Research Project: SYSTEMATICS OF LEPIDOPTERA: INVASIVE SPECIES, PESTS, AND BIOLOGICAL CONTROL AGENTS

Location: Systematic Entomology Laboratory

Title: A molecular phylogeny for the leaf-roller moths (Lepidoptera: Tortricidae) and its implications for classification and life history evolution

Author
item Regier, J. - University Of Maryland
item Mitter, C. - University Of Maryland
item Brown, John
item Baixeras, J. - University Of Spain
item Cho, S. - Chungbuk National University

Submitted to: Systematic Entomology
Publication Type: Peer Reviewed Journal
Publication Acceptance Date: 12/20/2011
Publication Date: 4/19/2012
Publication URL: http://handle.nal.usda.gov/10113/55265
Citation: Regier, J.C., Mitter, C.E., Brown, J.W., Baixeras, J., Cho, S. 2012. A molecular phylogeny for the leaf-roller moths (Lepidoptera: Tortricidae) and its implications for classification and life history evolution. Systematic Entomology. 7(4):4-17.

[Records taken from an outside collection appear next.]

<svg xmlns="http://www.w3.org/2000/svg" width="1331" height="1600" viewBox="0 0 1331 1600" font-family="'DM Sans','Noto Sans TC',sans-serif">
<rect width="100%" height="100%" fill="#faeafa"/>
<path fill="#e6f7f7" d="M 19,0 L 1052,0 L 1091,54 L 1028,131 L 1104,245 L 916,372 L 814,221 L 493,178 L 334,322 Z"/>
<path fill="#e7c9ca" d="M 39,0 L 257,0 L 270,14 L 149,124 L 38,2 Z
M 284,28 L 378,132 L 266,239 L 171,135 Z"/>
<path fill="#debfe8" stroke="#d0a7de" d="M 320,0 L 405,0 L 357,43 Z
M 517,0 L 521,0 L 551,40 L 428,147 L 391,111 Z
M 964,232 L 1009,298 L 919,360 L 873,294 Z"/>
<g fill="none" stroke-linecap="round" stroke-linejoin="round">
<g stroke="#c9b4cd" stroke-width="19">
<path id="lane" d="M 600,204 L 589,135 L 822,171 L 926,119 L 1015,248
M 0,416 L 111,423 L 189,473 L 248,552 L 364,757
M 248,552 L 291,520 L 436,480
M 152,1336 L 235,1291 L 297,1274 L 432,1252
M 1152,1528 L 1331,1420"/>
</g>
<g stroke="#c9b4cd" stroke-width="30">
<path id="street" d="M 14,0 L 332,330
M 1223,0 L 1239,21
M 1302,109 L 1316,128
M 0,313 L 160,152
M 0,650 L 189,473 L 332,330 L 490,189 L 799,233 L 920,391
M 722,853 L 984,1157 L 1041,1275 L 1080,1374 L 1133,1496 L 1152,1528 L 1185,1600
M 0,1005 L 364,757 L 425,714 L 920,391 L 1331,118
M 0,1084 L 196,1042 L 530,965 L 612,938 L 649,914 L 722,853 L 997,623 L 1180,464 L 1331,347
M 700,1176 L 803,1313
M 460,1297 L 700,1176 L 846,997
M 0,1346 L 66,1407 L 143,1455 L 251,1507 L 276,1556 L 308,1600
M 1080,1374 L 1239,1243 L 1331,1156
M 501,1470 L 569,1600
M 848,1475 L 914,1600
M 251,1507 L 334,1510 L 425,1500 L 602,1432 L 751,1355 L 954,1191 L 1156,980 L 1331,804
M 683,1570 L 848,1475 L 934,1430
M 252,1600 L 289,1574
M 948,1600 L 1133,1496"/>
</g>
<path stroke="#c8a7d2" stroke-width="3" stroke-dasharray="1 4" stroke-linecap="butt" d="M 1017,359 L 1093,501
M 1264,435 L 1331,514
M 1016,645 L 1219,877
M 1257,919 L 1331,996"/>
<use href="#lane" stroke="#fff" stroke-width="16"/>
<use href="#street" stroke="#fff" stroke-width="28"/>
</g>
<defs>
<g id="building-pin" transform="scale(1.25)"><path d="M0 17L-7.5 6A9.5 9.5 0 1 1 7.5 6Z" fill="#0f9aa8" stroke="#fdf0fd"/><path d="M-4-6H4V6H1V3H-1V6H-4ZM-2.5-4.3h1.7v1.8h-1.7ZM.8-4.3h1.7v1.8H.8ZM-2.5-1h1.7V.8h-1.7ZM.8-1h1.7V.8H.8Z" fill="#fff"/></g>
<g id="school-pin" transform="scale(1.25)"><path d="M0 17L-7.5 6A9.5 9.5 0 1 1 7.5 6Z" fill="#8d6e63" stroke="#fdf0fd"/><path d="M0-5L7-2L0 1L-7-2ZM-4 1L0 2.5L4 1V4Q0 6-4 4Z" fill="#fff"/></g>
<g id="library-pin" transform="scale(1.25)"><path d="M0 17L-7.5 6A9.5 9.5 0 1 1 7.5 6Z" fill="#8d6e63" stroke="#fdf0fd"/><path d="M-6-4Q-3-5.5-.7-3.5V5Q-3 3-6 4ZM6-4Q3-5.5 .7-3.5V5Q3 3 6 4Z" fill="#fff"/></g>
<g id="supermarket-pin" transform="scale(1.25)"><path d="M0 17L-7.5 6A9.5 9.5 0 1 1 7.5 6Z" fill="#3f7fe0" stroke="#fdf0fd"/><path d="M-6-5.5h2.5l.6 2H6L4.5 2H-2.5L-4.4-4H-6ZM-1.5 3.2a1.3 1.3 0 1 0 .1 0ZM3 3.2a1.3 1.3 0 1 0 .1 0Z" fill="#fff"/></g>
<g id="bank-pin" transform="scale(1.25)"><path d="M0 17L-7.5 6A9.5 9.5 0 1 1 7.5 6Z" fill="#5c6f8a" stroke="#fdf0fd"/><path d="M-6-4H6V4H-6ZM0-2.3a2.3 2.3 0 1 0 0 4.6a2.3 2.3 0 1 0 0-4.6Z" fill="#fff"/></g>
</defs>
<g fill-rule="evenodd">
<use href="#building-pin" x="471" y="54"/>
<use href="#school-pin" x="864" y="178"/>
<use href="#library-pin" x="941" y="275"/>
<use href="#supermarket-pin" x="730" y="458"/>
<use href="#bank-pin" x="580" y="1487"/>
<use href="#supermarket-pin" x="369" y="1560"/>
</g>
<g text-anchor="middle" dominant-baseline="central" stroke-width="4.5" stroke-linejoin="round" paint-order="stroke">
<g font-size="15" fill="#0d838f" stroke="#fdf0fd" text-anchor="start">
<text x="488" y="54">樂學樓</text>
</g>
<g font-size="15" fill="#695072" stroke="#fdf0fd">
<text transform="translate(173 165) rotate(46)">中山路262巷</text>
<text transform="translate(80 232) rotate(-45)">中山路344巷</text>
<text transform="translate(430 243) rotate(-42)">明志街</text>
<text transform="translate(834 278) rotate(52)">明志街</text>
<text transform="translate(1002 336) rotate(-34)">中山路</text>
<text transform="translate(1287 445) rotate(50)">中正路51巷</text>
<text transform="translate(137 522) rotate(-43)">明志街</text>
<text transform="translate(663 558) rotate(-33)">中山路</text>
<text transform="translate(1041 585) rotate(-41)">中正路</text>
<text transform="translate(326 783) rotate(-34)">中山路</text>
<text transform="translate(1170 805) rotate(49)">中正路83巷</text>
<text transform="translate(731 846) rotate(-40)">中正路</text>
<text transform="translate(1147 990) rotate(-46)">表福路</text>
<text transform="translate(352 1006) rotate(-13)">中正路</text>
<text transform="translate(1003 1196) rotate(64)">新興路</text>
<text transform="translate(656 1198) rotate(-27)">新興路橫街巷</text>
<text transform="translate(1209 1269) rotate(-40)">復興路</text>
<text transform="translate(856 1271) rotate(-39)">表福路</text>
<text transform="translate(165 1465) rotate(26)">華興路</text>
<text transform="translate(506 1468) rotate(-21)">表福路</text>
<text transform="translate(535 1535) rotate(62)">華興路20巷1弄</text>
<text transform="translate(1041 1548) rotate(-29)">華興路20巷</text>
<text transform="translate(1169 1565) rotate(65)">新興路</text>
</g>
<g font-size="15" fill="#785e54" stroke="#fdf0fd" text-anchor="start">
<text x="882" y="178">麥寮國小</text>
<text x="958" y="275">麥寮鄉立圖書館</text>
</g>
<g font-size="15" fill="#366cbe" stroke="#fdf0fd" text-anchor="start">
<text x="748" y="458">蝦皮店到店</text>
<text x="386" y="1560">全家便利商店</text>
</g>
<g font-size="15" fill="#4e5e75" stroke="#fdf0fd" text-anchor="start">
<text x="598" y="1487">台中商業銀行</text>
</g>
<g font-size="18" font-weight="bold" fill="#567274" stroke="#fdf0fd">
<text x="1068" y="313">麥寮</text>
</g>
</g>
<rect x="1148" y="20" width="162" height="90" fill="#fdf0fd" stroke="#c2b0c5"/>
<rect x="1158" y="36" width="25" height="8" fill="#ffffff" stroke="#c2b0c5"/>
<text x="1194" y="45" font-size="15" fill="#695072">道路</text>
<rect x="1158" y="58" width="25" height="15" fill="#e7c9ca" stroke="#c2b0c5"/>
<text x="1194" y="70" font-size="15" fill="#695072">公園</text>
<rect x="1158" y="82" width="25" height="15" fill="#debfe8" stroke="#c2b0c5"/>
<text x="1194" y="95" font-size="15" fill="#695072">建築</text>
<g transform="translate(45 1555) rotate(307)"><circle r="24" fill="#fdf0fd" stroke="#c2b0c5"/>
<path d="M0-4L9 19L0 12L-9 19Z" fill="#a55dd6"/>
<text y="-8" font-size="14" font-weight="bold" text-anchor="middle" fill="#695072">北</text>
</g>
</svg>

Interpretive Summary: Caterpillars of the moth family known as “leaf-rollers” feed on a wide variety of ornamental, forest, and crop plants, causing millions of dollars of damage annually and requiring the use of tons of insecticides and other expensive management practices. Knowledge of relationships among the species is critical to developing effective strategies for their detection, exclusion, and control. In this paper we present the first detailed analyses of relationships among members of the family based on DNA sequences. This information will be of interest to evolutionary biologists, scientists involved in predicting invasiveness, and other biologists interested in patterns of host-use and pheromone attraction of these species.

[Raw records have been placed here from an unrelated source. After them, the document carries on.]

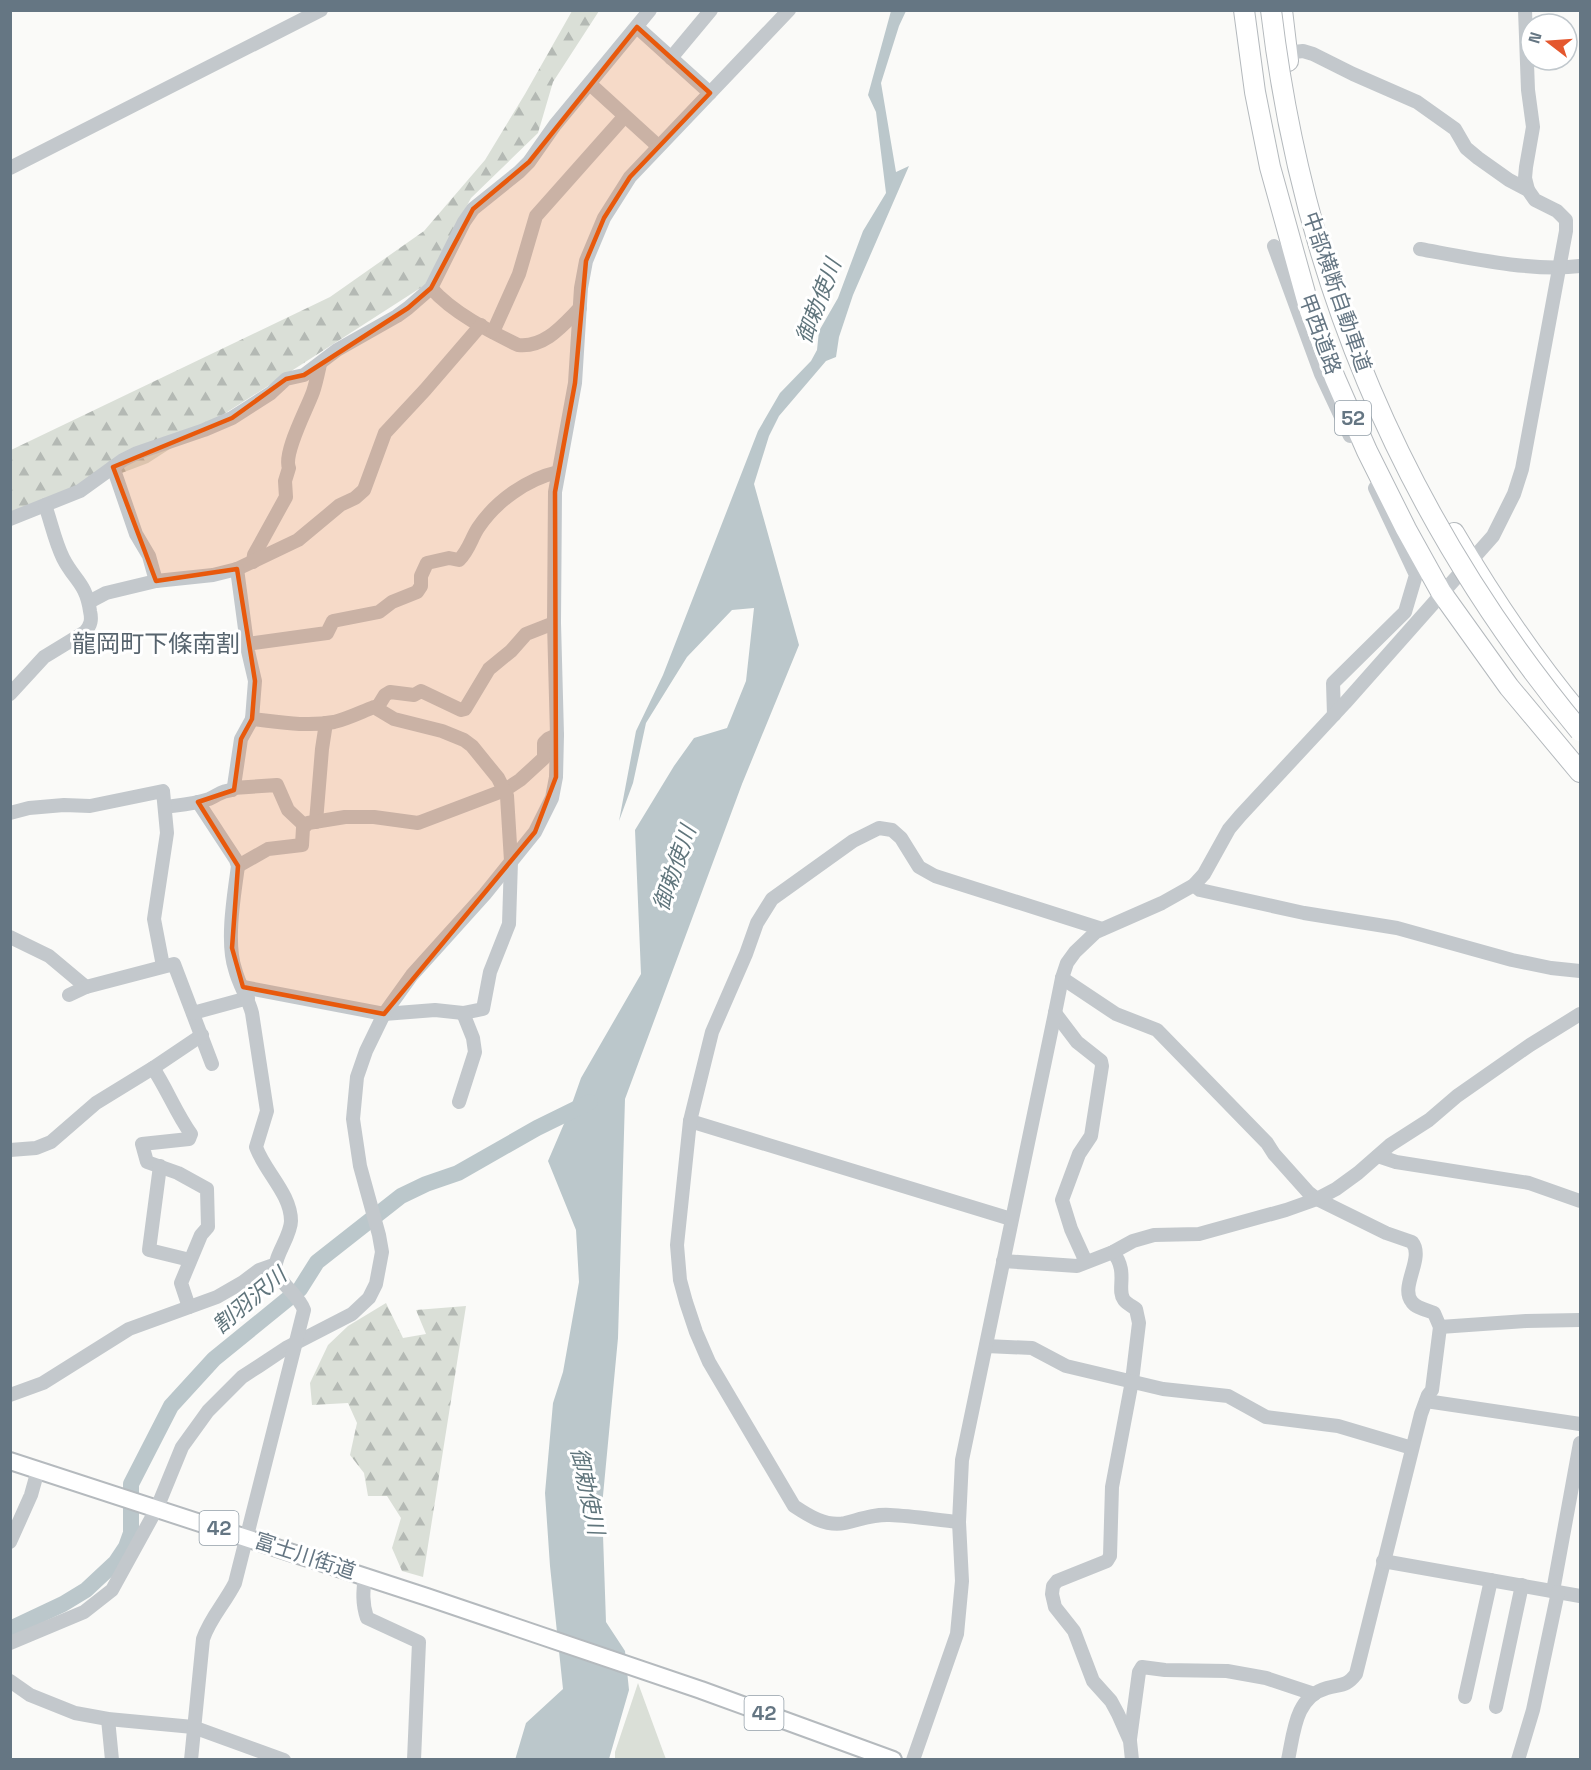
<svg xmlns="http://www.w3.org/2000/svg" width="1591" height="1770" font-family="'Space Grotesk','Noto Sans JP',sans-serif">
  <defs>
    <pattern id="forest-firs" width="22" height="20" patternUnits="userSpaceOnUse" patternTransform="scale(1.5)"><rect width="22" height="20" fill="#dadfd7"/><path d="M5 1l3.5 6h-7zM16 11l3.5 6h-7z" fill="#b4b9b4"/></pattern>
  </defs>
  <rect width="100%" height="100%" fill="#fafaf8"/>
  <path fill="#dadfd7" d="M638,1683l26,71 2,5h-51v-7z"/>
  <g fill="url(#forest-firs)">
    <path d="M572,11h27l-46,71 -15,51 -67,65 -46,87 -277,178 -137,52v-65l319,-153 94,-66 61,-71 40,-66z"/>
    <path d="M386,1303l17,35 23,-4 -10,-24 50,-4 -43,271 -21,-6 -10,-23 9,-30 -14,-22h-19l-4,-23 -14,-18 7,-32 -9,-20 -36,2 -2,-22 18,-38 20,-19z"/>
  </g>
  <path fill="#bbc7cb" d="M891,11h15l-7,15 -18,57 15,89 13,-6 -56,129 -14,42 -3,20 -10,4 -47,55 -10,20 -15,48 45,161 -57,139 -117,315 -7,239 -16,168 4,116 19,29 4,39 -20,69 -94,1 11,-37 37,-34 -13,-123 -5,-73 8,-90 10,-31 16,-90 -3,-52 -28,-69 21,-49 12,-34 60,-104 -6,-144 39,-64 20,-28 33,-10 19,-47 8,-73 -22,2 -45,47 -41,66 -13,60 -14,38 17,-90 27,-56 95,-244 22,-38 31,-32 6,-11 2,-19 19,-33 25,-67 23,-38 -10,-81 -8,-17z"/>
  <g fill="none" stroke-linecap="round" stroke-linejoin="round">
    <path stroke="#bbc7cb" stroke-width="16" d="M10,1629l53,-25 23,-14 30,-28 10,-15 5,-14v-49l40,-78 43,-47 86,-70 17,-27 84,-66 25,-12 32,-11 79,-45 53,-26"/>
    <g stroke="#b5babe" stroke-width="20">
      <path id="major" d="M10,1461l417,136 274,93 192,70"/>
    </g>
    <g stroke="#b4b9bd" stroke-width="22">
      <g id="highway">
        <path d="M1244,10l11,82 15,75 40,144 25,67 32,73 39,78 35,63 68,95 71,85"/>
        <path d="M1282,10l6,51"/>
        <path d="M1454,533c37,63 79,126 126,182"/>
      </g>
    </g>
    <g stroke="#c3c8cc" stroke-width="14">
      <path d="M1525,10l3,80 5,37 -7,40 -1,11 3,12"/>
      <path d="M637,27l73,66"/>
      <path d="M671,58l40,-48"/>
      <path d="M590,84l68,62"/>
      <path d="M10,168l311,-158"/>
      <path d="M1274,246l47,128 29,62"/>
      <path d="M1420,249c49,9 112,23 160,17"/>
      <path d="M431,288c22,25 58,43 87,57 27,3 45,-20 62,-37"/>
      <path d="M493,332l26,-58 17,-58 88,-99"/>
      <path d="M113,467l23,67 13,22 7,25"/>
      <path d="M10,519l70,-28 43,-31 14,-7 67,-23 28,-12 39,-25 15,-14 18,-4 33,-25 60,-34 11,-8 23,-20 33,-66 9,-13 46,-37 10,-10 26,-37 95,-115"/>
      <path d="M253,562l1,-7 32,-58 -1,-16 4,-13c-6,-15 18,-59 24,-76 3,-9 5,-19 7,-28"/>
      <path d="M89,602l17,-9 50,-12 57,-6 24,-6 61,-29 42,-35 15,-7 9,-8 21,-57 40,-43 56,-65"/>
      <path d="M247,644l80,-11 6,-12 46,-9 13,-10 25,-10 4,-6v-10l6,-13 22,-5 10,2c10,-10 12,-21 19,-32 18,-27 49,-49 80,-56"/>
      <path d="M10,694l34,-37 41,-25c6,-7 7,-12 5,-21 -4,-28 -16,-31 -27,-53 -8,-16 -12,-36 -18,-53"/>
      <path d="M377,708l8,-13 5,-3 24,3 7,-4 40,19 4,-1 24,-40 22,-18 15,-17 28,-11"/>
      <path d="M1334,715l-1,-32 72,-71 11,-37 -41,-87"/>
      <path d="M233,788l44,-3 11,25 17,16"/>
      <path d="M165,807c15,-2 30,-3 44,-8 10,-4 11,-8 23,-9l2,-4 7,-47 11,-20 3,-38 -7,-30 -11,-82"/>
      <path d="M10,813l19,-5 35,-3 26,1 73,-15 4,42 -13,86 9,47"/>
      <path d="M316,822l6,-73 4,-26"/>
      <path d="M238,866l30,-17 34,-4 1,-17 5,-5 37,-6h29l44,6 87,-33 15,-10 24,-22v-15l4,-4 9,-4"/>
      <path d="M1194,885l6,5 104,23 93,15 115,32 39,8 29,3"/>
      <path d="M10,937l39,19 37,31"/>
      <path d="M1062,978l54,36 41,16 110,113 7,11 34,38 9,7 69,34 26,9c13,16 -13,45 0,60 4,6 15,8 22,11l6,14 -8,63 -4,5 -7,19 -65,260c-10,13 -15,10 -29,14 -32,9 -33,44 -39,72"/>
      <path d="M243,987l141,27 51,-4 28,3 20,-4 7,-37 19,-48 2,-63 -4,-65 -9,-18 -26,-32 -8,-6 -22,-9 -48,-12 -20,-12c-13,5 -27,12 -40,15 -27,5 -55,0 -82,-3"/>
      <path d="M69,995l17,-8 88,-23 38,100"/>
      <path d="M193,1013l55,-15"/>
      <path d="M1055,1013l22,29 24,19 1,5 -11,70 -12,18 -17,46 9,29 15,33"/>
      <path d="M153,1068c14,21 23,45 38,66l-2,5 -47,5 5,18 31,11 29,16 1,38 -7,8 -20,48 8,24"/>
      <path d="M459,1102l16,-50 -2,-14 -10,-25"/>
      <path d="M690,1121l321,98"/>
      <path d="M10,1150l26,-2 15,-6 45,-39 57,-35 49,-33"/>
      <path d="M1378,1156l18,6 133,21 51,18"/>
      <path d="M160,1166l-11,84 41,10"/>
      <path d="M1113,1252c16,20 3,37 11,48 3,4 8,6 12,9l3,14 -7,58 -20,106 -2,69 -3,5 -50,20 -4,5 -1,8 3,13 19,24 19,50 18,20 7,13 12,27 2,19"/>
      <path d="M1003,1261l74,5 36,-14 20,-11 21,-6 45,-1 87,-24 31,-11 19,-10 22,-16 32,-28 39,-25 28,-24 73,-51 50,-31"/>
      <path d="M1440,1327l86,-6 54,-1"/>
      <path d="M986,1346l46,2 34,18 97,23 65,7 38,21 72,9 74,22"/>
      <path d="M10,1395l33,-12 86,-54 88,-32 26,-15 16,-12 17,-6"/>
      <path d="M1426,1401l154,23"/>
      <path d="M959,1522c-22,-2 -46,-6 -69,-7 -16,-1 -29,4 -45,8 -19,4 -36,-7 -51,-17l-85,-144 -13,-30 -10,-30 -6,-22 -3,-35 13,-124 22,-89 34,-78 11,-31 15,-24 81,-58 26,-13 13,2 9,8 18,29 16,9 167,53"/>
      <path d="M10,1542l21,-47 7,-25"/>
      <path d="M1383,1561l197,35"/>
      <path d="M365,1576c-2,15 -3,27 2,42l52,24 -5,118"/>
      <path d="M1553,1591l27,-148"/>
      <path d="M10,1643l74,-31 28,-22 45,-82 25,-61 26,-36 34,-34 17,-11 27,-18 66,-34 17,-16 7,-14 6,-32 -3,-17 -19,-69 -7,-47 4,-42 9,-26 18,-37 28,-39 73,-81 50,-62 17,-34 4,-21 1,-42 -3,-112 1,-131 20,-109 6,-95 5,-27 18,-43 26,-41 159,-167"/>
      <path d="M10,1681l20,14 45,18 33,6 85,8 91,33"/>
      <path d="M1465,1697l26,-117"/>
      <path d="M1496,1707l26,-122"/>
      <path d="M108,1719l4,41"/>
      <path d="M1130,1739l9,-67 3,-5 23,3 62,1 39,7 48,16"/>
      <path d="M191,1760l12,-121c7,-21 22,-36 32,-56l69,-273c-5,-15 -24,-25 -28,-41 -3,-11 15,-33 15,-48 0,-27 -26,-49 -35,-74l11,-36 -15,-98c-4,-15 -13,-28 -17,-44 -9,-27 -1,-74 3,-103l-2,-6 -38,-58"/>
      <path d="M913,1760l44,-126 5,-53 -3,-59 3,-62 93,-447 7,-35 5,-15 8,-11 21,-20 66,-29 32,-18 10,-11 25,-45 11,-13 105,-113 148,-167 21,-42 8,-25 44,-238v-11l-9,-9 -22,-11 -7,-10 -19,-10 -31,-22 -12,-10 -11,-19 -38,-27 -64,-28 -40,-20 -10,-3 -17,2"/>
      <path d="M1518,1760l15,-50 25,-118"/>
    </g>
    <use href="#major" stroke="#fff" stroke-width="16"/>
    <use href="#highway" stroke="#fff" stroke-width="20"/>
    <g stroke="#b4b9bd" stroke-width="22" stroke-linecap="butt">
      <path id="highway-bridge" d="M1271,10c32,273 135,511 309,721"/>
    </g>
    <use href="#highway-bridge" stroke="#fff" stroke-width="20"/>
  </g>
  <path fill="#e8590c" fill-opacity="0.2" stroke="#e8590c" stroke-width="4.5" stroke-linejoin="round" d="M637,27l73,66 -80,84 -26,41 -18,43 -11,122 -20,109 1,285 -21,55 -151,182 -141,-27 -11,-39 6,-82 -40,-64 36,-12 7,-51 11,-20 3,-38 -18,-112 -81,12 -43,-114 119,-49 54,-39 18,-4 104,-67 23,-20 42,-79 56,-47z"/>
  <g text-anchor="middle" stroke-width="6" stroke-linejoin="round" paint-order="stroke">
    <g fill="#fff" stroke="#939fa8" stroke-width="1.5">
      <rect x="1335" y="401" width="36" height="34" rx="4.5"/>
      <rect x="199.5" y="1511" width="39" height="34" rx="4.5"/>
      <rect x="744.5" y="1696" width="39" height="34" rx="4.5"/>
    </g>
    <g font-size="20" font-weight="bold" fill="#657683">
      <text x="1353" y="425">52</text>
      <text x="219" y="1535">42</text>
      <text x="764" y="1720">42</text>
    </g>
    <g font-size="21" fill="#657683" stroke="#fff">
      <text transform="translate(1337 292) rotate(71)" y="7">中部横断自動車道</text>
      <text transform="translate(1320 334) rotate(70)" y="7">甲西道路</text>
      <text transform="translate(305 1556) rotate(18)" y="7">富士川街道</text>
    </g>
    <g font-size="22" font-style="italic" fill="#60757c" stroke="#fff">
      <text transform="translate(818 301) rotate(-69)" y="8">御勅使川</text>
      <text transform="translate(674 868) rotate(-71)" y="8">御勅使川</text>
      <text transform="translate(249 1300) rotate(-40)" y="8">割羽沢川</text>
      <text transform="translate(588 1491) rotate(78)" y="8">御勅使川</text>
    </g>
    <g font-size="24" fill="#57646e" stroke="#fff">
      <text x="156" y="652">龍岡町下條南割</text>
    </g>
  </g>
  <rect width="1591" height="1770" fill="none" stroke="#657683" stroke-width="24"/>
  <g transform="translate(1549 42) rotate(287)"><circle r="28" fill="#ffffff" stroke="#c1c8cd" stroke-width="1.5"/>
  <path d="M0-4.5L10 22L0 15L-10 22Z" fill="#e4572e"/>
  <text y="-9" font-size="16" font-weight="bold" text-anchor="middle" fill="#657683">N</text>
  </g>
</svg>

Technical Abstract: Tortricidae, one of the largest families of small moths, comprise about 10,000 species worldwide, including important pests, biological control agents, and experimental models. Tortricid classification at the subfamily and tribal level has been largely stable for two decades. However, our understanding of tortricid phylogeny remains provisional, especially for relationships among the tribes, and progress by morphological analysis has been very limited. We present the first detailed molecular estimate of relationships across the tribes and subfamilies of Tortricidae, sequencing five nuclear genes (6,633 bp) in each of 52 tortricids spanning all three subfamilies and 19 of the 22 tribes, plus 14 additional genes, for a total of 14,826 bp, in 29 of those taxa plus all 14 outgroups. Maximum likelihood analyses yield trees that, within Tortricidae, differ little among data sets and character treatments and are strongly supported at all levels of divergence; the fractions of nodes (51 total) with bootstrap support of =70%, =80% and =90% were 90%, 82% and 76%, respectively. There is strong support for the monophyly of Tortricinae and of Olethreutinae, and for grouping of these to the exclusion of Chlidanotinae. In contrast, there is moderate though not definitive support (bootstraps =70%) for paraphyly of Chlidanotinae, with Polyorthini as sister group to the remaining Tortricidae. Relationships among tribes in Tortricinae are strongly resolved, with Phricanthini as sister group to the remainder, while Euliini are paraphyletic with respect to Cochylini. Within Olethreutinae, there is strong support for Microcorsini as the first tribe to diverge, for a sister group relationship between Grapholitini and Eucosmini, and for paraphyly of Olethreutini with respect to Bactrini+Endotheniini. The position of Enarmoniini is not resolved. Support for several nodes was greatly increased by the additional 14 genes sequenced in just 29 of 52 tortricids, and there was no evidence of phylogenetic artifacts from the deliberately incomplete gene sampling design.